** Document excerpt **

>>

Shondra: Absolutely yeah.

Clint: Isn’t that wonderful to hear someone tell you that back to you.

Shondra: Yeah, it’s amazing! I really didn’t think it will ever happened to me.

Clint: Awesome! Well, tell us how did the symptoms begin for you and were you diagnosed quite awhile after the symptoms began? Was it something that you kind of delayed seeing a rheumatologist or how did it all sort of play out?

Shondra: Yeah, all my rheumatoid or psoriatic arthritis symptoms started in December of 2015. I just woke up with a sore neck. And I thought “It was strange, I must have done it weird and tried to exercise it out and move it out and it just didn’t go away. And then not more than a few weeks later then I started not to be able to move my jaw, my shoulder started hurting and was kind of this strange aches and pains I never had before. And then it just really started ramping up from there where it wasn’t just a small ache or pain it was intensely painful where in my knees, I would go down to bend down to tie my son’s shoes and it was just, they felt like knives were in my knees and I started not being able to chop vegetables or open up cans because my wrist was so sore. I can’t put on the (inaudible) in my car, can’t take my clothes off at night and get my pajamas on and things like that my husband started to help him with those things and it just really became bad, really painful like extremely painful.

Shondra: And then eventually it got into my foot and I started not being able to walk. And my foot felt like it was deforming and just really odd I couldn’t wear my shoes anymore. And those sorts of things so I just eventually went to a rheumatologist after months and months of being with my naturopath trying to figure it out and trying different things based on what she thought. We (inaudible) at the time so we are trying to treat that and that was kind of a side thing which I can talk about more and hear more about that but that’s kind of how it led him to the joint pain, kind of we weren’t quite sure what was causing the joint pain and then eventually after about, it was probably a year and a half where the joint pain just went and going away. I started thinking okay there’s more to this and she sent me to the rheumatologist.

Clint: Right okay. Now yeah it talks a little bit more about the endometriosis sort of possibility and whether or not you made any progress with that.

Shondra: Yeah, it is strange really related to the story I originally went to a naturopath because I was having such terrible cramps and bleeding and intense fatigue. And she did check my iron and I was extremely anemic. The monthly bleeding was turned it to get worse and worse and worse to the point it was hemorrhaging and it was happening any time and very unpredictably and so she was trying to help me manage that and trying to do so naturally and did so for a number of months and wasn’t seeing any change. She normally does and (inaudible) problem. So eventually I ended up going on what’s called the mini pill, which is just progestin without the estrogen.

Clint: I see.

<<

** Exercise set **
- 1) Answer these questions from the arthritis interview transcript:
(a) In what month and year did Shondra's arthritis symptoms start?
(b) What symptoms first led Shondra to see a naturopath?
(c) How does Shondra describe the mini pill?
- 2) Continue the arthritis interview transcript from its last line.

** Information given **
>>

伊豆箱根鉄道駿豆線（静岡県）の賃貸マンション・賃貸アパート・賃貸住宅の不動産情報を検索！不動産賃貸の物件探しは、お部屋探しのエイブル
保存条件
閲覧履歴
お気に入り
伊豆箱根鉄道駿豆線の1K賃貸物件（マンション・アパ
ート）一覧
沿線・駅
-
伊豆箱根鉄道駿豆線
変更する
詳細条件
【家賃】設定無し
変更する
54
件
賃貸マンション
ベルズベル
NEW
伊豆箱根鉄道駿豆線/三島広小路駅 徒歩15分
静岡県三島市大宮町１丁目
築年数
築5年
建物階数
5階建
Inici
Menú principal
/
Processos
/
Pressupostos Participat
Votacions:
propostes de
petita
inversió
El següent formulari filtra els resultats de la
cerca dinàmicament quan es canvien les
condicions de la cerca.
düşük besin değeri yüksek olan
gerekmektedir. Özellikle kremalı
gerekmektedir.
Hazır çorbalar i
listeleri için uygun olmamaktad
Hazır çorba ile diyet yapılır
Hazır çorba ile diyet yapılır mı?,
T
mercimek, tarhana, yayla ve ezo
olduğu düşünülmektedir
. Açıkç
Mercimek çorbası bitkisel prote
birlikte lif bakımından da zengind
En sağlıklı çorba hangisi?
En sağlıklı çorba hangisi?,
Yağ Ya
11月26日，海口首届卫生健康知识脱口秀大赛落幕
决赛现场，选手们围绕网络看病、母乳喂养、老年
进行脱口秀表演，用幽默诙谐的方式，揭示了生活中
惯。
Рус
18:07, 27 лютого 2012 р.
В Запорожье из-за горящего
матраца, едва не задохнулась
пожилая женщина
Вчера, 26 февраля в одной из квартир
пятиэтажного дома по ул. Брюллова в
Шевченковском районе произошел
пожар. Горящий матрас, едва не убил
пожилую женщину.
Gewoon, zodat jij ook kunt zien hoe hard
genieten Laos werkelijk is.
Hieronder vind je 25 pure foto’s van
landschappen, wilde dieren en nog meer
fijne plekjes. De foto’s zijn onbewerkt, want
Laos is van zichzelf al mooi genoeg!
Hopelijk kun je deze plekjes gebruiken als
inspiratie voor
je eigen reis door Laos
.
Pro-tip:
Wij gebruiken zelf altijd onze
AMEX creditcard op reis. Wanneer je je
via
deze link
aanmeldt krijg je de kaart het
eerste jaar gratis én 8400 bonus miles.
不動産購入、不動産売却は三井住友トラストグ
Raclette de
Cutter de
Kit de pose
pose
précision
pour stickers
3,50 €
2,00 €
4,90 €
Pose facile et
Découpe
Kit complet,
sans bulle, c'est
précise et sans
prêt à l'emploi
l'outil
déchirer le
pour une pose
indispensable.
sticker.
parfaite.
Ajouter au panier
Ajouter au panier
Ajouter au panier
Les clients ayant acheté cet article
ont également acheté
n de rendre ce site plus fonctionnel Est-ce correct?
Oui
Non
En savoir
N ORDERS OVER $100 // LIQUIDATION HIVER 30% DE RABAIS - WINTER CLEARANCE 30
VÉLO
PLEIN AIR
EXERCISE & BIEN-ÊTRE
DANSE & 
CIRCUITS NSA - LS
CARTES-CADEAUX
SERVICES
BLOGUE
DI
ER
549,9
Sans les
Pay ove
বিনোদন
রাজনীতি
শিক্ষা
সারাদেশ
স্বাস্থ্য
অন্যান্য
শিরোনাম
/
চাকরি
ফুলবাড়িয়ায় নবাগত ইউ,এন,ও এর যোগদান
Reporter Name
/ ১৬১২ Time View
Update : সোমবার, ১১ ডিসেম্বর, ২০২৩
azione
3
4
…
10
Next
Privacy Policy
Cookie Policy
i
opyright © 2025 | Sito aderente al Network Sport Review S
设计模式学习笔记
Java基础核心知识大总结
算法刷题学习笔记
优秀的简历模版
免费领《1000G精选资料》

<<

** Task-by-task answers **
- 1)
(a) December 2015.
(b) Terrible cramps, bleeding and intense fatigue.
(c) It is progestin without the estrogen.

- 2)
Shondra: And that was, I think it was around October 2015 so just a couple months before the neck pain that he mentioned started. And then I was on it for a couple months, and that was when the jaw, I couldn’t open my jaw, I couldn’t get my toothbrush in at night. Those are the things that was (inaudible) couldn’t break down on food, and so it started getting so bad she said Okay let’s take you off of those just in case. At the same time I was also doing weekly iron infusions because I was so anemic, and so I thought well maybe the joint pains from the iron infusions or the joint pain from the progestin and we didn’t quite know but. I don’t want to be on the progestin anyway to begin with. And so it was like let’s just get off of it, because I didn’t want to be on anything. And so I continued with the infusions, the iron infusions because I was so anemic. And that didn’t seem to provoke the joint pain, (inaudible) and it stops. But then my hemorrhaging got worse again, and my anemia got worse again, and the iron infusions weren’t even touching (inaudible) lower and lower.

Clint: Wow this is a mess. Okay so, you must have been like in a very very delicate emotional state, confused, worried, all of these things heavily dependent on the naturopath. Yeah this is a difficult time when you’ve got these different treatments going on where one supports the other, and then the other supports then you take one off them because you can’t be hemorrhaging. You can’t be (inaudible) you can’t have the joint pains getting worse. So what a conundrum right?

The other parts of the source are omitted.